§ **Material shown**

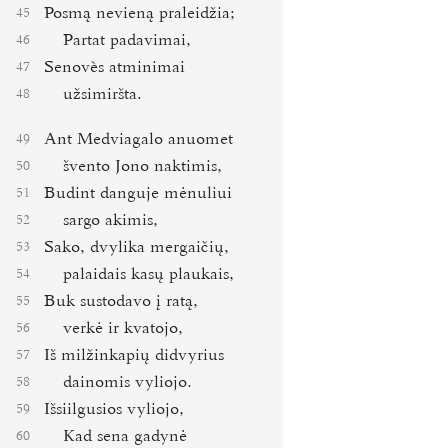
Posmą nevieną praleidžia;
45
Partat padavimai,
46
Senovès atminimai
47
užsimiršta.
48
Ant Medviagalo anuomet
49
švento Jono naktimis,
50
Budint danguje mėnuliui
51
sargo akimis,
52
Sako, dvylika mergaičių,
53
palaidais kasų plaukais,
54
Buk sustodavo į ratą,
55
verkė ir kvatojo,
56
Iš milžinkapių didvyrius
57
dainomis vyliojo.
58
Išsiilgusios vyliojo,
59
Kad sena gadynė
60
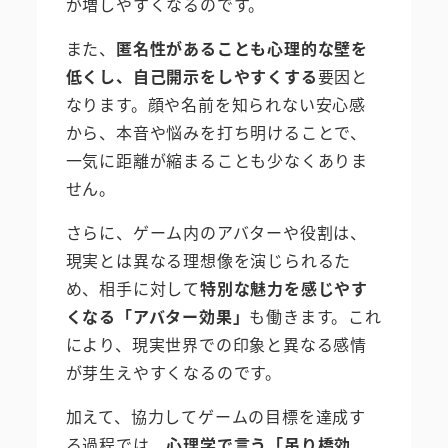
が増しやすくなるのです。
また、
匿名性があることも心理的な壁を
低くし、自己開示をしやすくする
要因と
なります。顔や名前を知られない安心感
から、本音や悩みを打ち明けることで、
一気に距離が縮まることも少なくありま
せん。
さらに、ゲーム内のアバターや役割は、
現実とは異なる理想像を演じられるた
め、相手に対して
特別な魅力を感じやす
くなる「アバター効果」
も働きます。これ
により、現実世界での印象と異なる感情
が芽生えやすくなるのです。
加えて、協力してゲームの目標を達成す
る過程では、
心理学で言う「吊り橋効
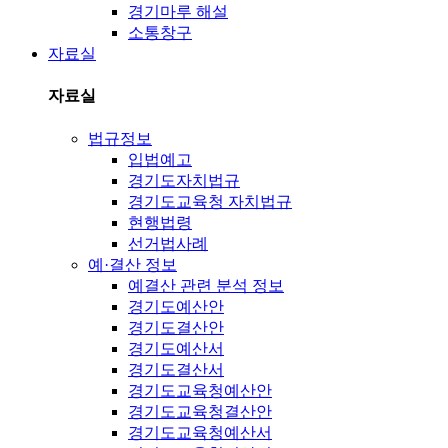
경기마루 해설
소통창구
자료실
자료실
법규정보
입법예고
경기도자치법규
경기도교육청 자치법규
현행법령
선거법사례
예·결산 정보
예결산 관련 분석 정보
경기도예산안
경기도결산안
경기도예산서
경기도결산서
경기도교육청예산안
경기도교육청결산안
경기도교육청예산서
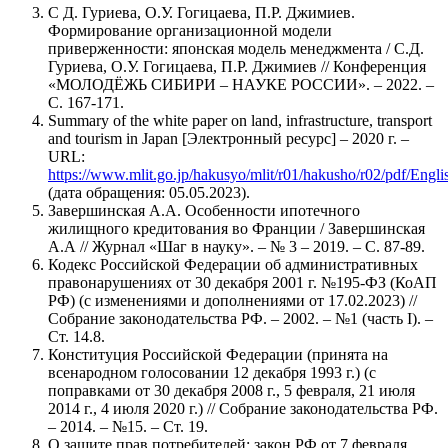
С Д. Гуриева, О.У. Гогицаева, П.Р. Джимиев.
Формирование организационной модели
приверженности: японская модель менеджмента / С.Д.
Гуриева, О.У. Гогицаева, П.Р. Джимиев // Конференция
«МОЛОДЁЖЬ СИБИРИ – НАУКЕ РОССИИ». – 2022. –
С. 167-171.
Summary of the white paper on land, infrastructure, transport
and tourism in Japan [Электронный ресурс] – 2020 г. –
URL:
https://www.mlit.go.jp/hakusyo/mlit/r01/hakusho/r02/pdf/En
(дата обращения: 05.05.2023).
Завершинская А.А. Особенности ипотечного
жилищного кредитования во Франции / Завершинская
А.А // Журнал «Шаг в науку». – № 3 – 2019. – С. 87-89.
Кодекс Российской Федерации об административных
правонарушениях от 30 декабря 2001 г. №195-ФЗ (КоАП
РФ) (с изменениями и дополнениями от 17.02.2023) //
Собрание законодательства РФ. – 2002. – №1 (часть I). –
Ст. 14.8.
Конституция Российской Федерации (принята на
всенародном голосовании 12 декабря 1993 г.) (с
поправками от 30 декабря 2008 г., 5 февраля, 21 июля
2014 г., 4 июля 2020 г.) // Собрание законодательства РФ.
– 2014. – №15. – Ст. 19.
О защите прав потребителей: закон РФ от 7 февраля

§ **Your task**
Count the lines of the listing above that contain the string "Гогицаева", with case counting, and reply with the number alone.

§ **Written solution**
2